What Teachers and Parents Can Do

To Simulate Thinking Skills

 
  1. Use teaching strategies that foster both the development of thinking skills and the mastery of subject matter under consideration.

  2. When learners succeed at tasks of any kind, focus their attention on and label the thinking skills that have enabled them to be successful.

  3. Encourage students to reflect on what they do that is effective and to give names to these processes.

  4. Model strategies by thinking aloud or by asking students why you did something, when you yourself successfully employ a thinking skill.

  5. Encourage students to talk to themselves while they think. At early stages, it may be necessary for them to talk out loud; but eventually they should be able to talk silently to themselves about what they are doing.

  6. Help students overlearn basic skills, so that they can afford the leisure to focus on how they are thinking rather than being overwhelmed by the basic skills included in the task at hand.

  7. Recognize the conditional nature of many thinking skills. Help students realize that a major part of using these skills is knowing when (not just how) to use them.

  8. To encourage transfer, emphasize connections within and beyond the topic of a given lesson. Encourage the integration of knowledge acquired on different occasions.

  9. Provide feedback on the degree to which learners have evaluated their comprehension correctly, not just on the degree to which they have comprehended correctly.

  10. Emphasize not only knowledge about strategies, but also why these strategies are valuable and how to use them.

  11. Be aware that students may not transfer thinking strategies far from the original setting, unless they are guided to do so. The "Remember when.... Now let's rule" will help generalize these skills.

  12. Supply prompts to aid learners in monitoring the methods and depth at which they are processing information. These prompts can range from simple reminders or checklists to detailed scaffolded instruction programs.

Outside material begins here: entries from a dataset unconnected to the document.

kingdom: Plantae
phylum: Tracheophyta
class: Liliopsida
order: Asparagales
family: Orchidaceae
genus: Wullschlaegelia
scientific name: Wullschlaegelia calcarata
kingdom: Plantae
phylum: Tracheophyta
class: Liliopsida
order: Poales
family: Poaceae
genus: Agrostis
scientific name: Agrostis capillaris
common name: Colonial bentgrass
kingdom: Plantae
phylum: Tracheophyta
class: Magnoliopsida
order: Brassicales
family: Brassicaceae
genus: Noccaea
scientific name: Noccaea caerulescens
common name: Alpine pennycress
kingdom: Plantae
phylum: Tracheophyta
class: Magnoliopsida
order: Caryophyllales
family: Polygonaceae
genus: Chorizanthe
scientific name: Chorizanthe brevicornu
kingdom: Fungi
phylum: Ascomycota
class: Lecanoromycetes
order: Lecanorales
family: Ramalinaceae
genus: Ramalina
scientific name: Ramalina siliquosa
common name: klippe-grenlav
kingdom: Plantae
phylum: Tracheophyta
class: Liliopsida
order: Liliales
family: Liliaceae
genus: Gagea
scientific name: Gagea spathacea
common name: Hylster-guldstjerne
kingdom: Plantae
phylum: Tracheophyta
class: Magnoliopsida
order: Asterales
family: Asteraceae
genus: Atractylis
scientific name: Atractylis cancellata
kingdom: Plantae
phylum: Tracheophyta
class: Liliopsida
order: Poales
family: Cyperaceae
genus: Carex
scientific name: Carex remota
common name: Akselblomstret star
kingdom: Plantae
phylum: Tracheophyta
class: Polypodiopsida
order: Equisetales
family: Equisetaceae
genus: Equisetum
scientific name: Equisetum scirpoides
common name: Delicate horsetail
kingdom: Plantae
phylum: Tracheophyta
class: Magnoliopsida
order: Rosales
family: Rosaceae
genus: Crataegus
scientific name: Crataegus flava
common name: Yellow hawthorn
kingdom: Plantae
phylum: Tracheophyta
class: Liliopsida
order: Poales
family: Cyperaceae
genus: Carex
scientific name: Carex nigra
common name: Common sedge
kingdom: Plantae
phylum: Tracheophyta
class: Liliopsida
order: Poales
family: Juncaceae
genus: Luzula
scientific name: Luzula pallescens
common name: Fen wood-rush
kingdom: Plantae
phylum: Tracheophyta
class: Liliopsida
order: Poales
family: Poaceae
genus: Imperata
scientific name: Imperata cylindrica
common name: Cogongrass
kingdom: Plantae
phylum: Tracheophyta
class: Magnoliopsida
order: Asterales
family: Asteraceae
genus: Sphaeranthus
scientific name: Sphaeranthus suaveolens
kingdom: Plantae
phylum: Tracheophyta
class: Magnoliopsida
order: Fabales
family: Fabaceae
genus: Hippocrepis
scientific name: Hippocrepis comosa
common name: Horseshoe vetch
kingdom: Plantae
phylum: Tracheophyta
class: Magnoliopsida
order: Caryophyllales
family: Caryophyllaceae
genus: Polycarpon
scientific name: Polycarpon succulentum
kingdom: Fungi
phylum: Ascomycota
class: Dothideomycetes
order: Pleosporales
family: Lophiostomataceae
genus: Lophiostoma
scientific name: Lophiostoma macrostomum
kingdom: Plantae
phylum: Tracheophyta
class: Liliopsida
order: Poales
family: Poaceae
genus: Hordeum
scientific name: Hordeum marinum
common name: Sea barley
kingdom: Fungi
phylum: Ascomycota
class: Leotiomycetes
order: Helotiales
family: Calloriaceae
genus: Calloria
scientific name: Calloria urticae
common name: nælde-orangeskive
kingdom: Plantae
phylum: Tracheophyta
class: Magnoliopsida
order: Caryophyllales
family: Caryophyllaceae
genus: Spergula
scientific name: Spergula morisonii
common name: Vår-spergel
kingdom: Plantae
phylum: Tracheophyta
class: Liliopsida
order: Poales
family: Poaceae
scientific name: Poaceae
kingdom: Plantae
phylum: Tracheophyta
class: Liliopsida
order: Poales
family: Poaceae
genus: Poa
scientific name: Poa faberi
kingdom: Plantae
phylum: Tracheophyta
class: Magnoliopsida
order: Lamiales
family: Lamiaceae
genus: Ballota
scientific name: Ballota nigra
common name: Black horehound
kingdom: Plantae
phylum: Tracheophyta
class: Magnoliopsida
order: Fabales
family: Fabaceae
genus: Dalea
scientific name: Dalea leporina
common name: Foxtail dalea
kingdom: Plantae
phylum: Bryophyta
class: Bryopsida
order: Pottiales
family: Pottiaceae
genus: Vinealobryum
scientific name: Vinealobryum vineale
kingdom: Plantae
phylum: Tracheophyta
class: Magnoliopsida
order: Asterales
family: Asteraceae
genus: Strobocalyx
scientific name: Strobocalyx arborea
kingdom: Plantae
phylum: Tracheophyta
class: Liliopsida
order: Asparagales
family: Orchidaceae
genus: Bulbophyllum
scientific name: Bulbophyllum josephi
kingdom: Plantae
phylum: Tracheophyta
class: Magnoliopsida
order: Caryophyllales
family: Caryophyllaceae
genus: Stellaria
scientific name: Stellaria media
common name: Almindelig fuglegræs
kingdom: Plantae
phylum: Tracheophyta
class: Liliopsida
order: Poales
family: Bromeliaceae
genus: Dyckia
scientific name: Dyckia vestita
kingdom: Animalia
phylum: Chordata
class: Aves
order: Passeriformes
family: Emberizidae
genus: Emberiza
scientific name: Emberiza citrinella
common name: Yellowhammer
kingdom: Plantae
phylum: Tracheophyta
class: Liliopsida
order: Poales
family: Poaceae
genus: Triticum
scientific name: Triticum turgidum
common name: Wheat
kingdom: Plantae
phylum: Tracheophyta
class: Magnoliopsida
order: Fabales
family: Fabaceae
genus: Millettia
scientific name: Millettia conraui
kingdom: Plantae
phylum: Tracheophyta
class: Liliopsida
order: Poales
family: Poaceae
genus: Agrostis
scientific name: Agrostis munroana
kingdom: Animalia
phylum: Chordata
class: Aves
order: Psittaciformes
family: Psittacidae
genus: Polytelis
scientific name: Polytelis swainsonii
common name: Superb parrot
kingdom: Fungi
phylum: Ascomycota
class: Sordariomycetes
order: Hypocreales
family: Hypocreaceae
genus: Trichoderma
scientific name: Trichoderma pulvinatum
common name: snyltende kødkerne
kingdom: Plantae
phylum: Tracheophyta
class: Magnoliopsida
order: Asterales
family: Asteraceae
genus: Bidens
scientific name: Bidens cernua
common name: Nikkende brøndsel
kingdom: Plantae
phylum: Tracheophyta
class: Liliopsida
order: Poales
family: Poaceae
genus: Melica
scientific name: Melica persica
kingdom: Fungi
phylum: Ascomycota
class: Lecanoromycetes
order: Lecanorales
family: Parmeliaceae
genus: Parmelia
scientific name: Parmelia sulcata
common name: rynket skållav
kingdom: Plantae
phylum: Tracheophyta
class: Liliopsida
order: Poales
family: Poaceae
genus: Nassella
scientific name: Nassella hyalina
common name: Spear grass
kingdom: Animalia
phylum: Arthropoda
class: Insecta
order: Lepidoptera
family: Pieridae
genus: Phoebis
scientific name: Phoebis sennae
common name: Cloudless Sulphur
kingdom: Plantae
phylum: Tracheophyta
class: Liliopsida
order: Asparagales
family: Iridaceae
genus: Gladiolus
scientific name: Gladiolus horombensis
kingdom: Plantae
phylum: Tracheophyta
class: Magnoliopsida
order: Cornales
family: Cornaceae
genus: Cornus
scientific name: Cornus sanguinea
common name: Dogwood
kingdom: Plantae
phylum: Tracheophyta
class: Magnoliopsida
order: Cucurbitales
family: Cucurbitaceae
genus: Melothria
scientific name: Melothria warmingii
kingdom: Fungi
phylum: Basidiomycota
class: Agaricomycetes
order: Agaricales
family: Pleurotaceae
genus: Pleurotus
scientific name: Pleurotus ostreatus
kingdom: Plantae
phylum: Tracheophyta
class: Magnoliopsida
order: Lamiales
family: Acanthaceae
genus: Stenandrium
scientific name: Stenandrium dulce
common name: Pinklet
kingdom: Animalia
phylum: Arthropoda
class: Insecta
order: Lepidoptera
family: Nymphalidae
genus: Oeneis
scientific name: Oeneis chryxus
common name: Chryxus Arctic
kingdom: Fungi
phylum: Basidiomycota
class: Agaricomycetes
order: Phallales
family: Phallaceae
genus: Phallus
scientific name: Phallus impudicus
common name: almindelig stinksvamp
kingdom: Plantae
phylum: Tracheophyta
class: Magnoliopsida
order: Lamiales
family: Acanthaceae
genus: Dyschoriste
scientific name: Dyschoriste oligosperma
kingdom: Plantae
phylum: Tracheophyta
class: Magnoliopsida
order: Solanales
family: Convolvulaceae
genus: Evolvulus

  13. Avoid excessive dependence on external prompting. Although prompts may be necessary in early stages of the development of thinking skills, the ultimate goal is self-regulation.

  14. Focus on affective or personality aspects as well as the cognitive components of thinking skills.

  15. Be careful that attention to thinking skills does not detract from learning by competing for limited learning resources that need to be devoted to academic tasks. (Even though learning thinking skills may be more important goals than mastering specific facts or concepts, it may sometimes be better to help students learn a subject matter topic effectively - without worrying about how they did it. After they have succeeded at doing this several times, they can later be encouraged to focus on how they succeeded. Doing both tasks at the same time may be overwhelming.)

  16. Encourage students to work together on higher order activities, so that they can model thinking skills to one another and evaluate the comparative effectiveness of various thinking strategies. For example, encourage them ask one another why they employed certain cognitive strategies.

  17. Use more explicit strategies for younger learners than for older learners - for novices than for experts.